WHAT THE EXERCISE ASKS =
In the records below, take the line containing "Den Schwamm einfach in Wasser aufquellen" and every line following it, and write them out exactly.

EXTRACTED INFORMATION =
================

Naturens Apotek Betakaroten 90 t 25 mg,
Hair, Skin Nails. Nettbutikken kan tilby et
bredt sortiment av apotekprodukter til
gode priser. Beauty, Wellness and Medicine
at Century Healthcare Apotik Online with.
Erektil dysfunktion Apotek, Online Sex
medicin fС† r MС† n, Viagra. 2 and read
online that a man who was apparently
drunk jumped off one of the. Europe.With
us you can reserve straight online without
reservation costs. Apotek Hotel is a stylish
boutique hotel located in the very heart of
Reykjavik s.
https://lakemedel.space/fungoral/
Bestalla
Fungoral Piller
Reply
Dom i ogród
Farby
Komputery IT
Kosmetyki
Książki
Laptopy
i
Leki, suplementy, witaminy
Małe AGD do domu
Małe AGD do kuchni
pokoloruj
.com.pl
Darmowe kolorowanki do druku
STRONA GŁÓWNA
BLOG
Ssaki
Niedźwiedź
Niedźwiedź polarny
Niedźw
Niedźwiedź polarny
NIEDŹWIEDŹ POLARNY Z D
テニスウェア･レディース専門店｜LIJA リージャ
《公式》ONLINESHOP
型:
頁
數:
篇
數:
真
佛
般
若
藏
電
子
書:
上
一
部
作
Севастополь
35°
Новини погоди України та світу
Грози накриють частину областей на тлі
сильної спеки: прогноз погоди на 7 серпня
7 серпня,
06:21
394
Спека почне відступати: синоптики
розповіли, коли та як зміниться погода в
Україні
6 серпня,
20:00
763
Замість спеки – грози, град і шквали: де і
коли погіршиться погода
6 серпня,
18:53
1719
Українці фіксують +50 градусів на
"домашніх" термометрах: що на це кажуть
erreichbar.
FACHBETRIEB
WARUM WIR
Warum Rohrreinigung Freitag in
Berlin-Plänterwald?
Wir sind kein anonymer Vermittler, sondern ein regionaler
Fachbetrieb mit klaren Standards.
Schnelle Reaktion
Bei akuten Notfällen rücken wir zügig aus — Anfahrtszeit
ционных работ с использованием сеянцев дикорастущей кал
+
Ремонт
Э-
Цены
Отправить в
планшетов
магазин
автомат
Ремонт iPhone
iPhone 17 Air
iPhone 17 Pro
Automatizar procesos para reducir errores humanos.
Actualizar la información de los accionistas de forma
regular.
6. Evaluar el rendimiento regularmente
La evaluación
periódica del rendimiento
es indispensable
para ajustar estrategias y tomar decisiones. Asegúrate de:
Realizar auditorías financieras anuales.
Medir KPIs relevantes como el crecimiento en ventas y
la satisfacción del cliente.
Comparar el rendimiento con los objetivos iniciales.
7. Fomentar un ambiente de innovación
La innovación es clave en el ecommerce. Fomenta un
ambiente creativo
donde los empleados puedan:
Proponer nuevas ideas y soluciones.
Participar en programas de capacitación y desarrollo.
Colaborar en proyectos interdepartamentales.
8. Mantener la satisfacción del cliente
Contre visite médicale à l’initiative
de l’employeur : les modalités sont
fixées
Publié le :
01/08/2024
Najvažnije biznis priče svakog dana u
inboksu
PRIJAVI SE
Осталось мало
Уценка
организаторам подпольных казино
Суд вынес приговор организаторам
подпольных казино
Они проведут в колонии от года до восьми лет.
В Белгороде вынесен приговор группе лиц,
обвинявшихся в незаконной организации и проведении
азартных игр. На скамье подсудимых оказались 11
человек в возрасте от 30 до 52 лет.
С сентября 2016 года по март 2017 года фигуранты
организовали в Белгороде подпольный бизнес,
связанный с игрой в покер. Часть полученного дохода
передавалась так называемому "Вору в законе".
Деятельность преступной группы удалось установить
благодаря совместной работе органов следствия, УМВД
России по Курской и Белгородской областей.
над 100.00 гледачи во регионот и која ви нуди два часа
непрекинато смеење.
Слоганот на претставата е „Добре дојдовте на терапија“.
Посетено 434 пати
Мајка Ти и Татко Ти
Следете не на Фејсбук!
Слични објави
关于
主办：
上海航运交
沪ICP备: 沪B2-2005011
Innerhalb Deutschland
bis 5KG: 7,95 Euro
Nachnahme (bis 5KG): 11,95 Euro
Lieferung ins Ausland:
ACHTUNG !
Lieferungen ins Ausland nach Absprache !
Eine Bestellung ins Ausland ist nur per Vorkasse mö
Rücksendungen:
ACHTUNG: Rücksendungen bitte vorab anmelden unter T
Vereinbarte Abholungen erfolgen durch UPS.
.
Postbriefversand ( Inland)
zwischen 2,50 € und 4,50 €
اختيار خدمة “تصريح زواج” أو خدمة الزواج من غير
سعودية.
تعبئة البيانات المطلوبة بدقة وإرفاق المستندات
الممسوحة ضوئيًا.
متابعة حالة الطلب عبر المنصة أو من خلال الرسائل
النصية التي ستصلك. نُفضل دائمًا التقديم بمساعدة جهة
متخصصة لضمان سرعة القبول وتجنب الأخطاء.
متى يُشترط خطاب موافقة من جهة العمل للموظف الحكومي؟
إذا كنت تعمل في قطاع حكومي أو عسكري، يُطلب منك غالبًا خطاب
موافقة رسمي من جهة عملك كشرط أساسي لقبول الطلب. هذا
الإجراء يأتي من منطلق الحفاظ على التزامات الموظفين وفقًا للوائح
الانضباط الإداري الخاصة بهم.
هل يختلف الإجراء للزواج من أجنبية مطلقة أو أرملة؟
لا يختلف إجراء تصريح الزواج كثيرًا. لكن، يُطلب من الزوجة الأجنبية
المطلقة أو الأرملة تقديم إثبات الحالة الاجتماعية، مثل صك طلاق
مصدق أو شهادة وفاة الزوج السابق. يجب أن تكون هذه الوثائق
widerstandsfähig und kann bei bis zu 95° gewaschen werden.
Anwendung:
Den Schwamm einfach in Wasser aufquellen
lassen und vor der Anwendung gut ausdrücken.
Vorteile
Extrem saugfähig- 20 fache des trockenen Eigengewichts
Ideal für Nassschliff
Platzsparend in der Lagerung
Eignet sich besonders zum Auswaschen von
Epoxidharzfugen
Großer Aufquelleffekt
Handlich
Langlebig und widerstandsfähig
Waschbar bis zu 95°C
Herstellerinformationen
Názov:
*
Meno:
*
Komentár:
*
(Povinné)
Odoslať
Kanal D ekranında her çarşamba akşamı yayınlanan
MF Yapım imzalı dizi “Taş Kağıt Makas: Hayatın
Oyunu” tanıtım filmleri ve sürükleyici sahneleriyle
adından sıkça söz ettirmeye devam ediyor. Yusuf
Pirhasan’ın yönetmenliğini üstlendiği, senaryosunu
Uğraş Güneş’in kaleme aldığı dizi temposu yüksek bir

================

SOLVED PROBLEM =
Den Schwamm einfach in Wasser aufquellen
lassen und vor der Anwendung gut ausdrücken.
Vorteile
Extrem saugfähig- 20 fache des trockenen Eigengewichts
Ideal für Nassschliff
Platzsparend in der Lagerung
Eignet sich besonders zum Auswaschen von
Epoxidharzfugen
Großer Aufquelleffekt
Handlich
Langlebig und widerstandsfähig
Waschbar bis zu 95°C
Herstellerinformationen
Názov:
*
Meno:
*
Komentár:
*
(Povinné)
Odoslať
Kanal D ekranında her çarşamba akşamı yayınlanan
MF Yapım imzalı dizi “Taş Kağıt Makas: Hayatın
Oyunu” tanıtım filmleri ve sürükleyici sahneleriyle
adından sıkça söz ettirmeye devam ediyor. Yusuf
Pirhasan’ın yönetmenliğini üstlendiği, senaryosunu
Uğraş Güneş’in kaleme aldığı dizi temposu yüksek bir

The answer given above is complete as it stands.